A divergence opened in April as the US premium fell, but the dollar remained firm. The situation may not clarify itself until after Japan’s Golden Week holiday end early next week.
With poor US economic data, softening inflation, and the Fed still committed to purchases $85 bln of MBS and Treasuries every month, a significant backing up of US interest rates seems unlikely. The 10-year yield may stay below 1.80%, the April high water mark. Evidence that the US economy is slowing, with the risk of a sub-2% pace in Q2, while the core PCE deflator has fallen toward 1% (or lower) and the US 10-year yield can fall toward last year’s low near 1.40%.
For their part, the 10-year JGB yield has steadied in narrow ranges around 60 bp.

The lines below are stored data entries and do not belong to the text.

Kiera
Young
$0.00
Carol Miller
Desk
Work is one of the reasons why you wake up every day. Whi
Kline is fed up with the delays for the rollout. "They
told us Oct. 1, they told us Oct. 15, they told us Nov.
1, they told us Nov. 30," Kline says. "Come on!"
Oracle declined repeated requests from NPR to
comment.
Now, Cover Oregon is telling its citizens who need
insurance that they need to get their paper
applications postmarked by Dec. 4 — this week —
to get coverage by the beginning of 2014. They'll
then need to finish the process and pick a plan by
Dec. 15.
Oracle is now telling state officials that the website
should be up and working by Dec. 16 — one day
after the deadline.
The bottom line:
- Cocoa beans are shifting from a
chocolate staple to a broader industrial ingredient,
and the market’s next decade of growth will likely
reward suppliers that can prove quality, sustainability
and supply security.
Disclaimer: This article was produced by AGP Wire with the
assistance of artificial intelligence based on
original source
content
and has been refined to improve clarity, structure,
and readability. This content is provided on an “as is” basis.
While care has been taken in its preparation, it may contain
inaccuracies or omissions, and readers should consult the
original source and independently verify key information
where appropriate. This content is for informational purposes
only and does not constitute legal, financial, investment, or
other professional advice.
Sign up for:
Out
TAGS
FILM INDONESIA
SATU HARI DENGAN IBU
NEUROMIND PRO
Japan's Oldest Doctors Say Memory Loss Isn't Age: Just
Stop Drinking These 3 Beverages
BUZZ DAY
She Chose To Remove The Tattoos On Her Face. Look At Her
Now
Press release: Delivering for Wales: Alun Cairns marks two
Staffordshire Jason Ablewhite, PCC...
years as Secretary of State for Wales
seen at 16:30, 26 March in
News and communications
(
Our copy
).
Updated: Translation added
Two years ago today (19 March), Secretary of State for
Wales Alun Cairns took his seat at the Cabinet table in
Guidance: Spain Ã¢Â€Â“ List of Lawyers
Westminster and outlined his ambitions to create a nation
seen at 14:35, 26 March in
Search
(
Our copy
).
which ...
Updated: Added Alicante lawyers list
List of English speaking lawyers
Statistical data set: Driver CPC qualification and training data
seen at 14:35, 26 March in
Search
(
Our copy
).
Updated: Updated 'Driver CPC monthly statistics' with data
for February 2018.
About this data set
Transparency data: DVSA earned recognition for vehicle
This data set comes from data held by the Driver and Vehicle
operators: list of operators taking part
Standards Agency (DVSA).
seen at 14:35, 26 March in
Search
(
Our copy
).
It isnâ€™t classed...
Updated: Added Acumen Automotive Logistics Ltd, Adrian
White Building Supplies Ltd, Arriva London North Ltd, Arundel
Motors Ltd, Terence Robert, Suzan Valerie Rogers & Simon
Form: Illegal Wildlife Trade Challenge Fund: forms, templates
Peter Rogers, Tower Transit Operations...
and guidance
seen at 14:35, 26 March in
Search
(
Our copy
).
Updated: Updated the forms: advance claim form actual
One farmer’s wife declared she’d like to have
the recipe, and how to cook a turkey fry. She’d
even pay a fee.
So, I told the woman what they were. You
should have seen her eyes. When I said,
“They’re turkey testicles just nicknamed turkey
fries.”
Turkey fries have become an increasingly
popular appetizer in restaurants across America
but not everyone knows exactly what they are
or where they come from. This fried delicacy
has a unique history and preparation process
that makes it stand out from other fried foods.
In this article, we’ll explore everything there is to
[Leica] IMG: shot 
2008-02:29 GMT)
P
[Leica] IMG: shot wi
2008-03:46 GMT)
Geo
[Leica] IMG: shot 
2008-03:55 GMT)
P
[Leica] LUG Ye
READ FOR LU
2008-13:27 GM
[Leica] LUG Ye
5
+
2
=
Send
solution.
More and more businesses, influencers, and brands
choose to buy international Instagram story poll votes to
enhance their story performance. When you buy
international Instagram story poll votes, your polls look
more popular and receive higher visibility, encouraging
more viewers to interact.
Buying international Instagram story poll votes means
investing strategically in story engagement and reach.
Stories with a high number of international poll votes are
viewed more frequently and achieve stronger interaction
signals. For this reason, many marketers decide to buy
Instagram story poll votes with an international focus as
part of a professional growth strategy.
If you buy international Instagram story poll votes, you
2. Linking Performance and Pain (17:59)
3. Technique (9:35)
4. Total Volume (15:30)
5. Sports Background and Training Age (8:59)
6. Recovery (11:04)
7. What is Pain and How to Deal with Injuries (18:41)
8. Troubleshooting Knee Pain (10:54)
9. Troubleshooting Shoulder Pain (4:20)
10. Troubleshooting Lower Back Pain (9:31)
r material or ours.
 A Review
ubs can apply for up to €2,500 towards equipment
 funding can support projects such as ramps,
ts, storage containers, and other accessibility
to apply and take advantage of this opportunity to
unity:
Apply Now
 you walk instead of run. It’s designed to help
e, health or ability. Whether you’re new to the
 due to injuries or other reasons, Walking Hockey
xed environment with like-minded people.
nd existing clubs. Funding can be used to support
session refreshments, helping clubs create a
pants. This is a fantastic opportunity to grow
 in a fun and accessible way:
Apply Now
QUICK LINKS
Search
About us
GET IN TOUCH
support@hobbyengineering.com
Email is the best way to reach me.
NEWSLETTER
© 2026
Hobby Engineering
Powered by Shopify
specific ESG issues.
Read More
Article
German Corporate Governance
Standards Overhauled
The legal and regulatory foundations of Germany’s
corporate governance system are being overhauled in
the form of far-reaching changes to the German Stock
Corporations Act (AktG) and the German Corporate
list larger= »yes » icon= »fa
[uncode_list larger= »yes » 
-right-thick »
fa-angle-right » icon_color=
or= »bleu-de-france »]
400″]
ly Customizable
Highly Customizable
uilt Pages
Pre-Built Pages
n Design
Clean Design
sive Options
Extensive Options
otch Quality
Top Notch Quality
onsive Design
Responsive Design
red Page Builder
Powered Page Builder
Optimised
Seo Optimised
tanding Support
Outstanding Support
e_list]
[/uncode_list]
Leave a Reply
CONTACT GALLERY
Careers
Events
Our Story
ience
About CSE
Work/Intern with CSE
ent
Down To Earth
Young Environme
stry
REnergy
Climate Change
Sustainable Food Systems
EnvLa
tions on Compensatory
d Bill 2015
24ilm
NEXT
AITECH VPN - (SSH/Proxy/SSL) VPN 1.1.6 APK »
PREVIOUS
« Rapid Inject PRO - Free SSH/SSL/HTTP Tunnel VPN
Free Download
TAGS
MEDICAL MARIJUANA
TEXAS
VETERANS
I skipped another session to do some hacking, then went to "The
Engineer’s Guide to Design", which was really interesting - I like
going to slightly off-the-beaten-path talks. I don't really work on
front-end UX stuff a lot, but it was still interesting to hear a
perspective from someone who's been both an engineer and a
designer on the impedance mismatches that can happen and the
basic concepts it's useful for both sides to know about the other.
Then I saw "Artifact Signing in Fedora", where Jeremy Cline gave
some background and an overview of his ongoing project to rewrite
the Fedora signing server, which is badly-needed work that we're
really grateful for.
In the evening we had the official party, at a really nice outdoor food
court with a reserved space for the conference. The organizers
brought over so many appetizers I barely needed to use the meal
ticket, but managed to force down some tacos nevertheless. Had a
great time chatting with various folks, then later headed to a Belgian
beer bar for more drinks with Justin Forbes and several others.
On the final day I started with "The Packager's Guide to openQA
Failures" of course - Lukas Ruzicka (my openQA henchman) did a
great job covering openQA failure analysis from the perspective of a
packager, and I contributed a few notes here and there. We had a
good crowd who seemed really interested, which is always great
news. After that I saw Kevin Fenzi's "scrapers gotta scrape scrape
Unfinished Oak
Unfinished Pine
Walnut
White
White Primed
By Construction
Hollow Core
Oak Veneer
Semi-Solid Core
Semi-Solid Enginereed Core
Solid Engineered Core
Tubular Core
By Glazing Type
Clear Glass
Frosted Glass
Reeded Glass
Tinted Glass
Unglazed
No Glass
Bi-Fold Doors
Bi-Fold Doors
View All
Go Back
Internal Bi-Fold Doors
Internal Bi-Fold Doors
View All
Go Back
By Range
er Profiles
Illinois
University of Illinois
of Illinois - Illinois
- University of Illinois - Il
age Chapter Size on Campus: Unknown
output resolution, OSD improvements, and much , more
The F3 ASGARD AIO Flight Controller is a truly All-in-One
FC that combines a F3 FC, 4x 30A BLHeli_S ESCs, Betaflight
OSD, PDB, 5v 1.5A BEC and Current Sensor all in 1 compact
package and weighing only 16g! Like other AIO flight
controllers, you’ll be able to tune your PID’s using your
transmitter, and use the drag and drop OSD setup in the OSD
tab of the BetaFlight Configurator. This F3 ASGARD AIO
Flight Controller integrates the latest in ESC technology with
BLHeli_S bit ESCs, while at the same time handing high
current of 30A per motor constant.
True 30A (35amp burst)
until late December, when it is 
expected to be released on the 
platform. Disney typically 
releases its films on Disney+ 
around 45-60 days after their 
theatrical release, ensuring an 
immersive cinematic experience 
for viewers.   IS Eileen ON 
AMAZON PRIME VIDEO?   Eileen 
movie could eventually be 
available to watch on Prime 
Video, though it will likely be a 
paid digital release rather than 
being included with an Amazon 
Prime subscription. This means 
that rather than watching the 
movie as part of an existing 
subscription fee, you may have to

This is a few basis points above levels that were prevailing when BOJ’s Kuroda unveiled the qualitative and quantitative easing strategy.
After the Golden Week holidays, Japanese institutional investors may begin deploying this year’s investment strategy. However, the idea that the risk-averse investors will be aggressive buyers of US Treasuries and European bonds at or near record lows, with questionable credit quality, is a stretch. While investment outflows may disappoint, inflows may slow as the foreign appetite for Japanese equities wanes after a huge run. Through mid-April, foreign investors have bought nearly $65 bln of Japanese shares.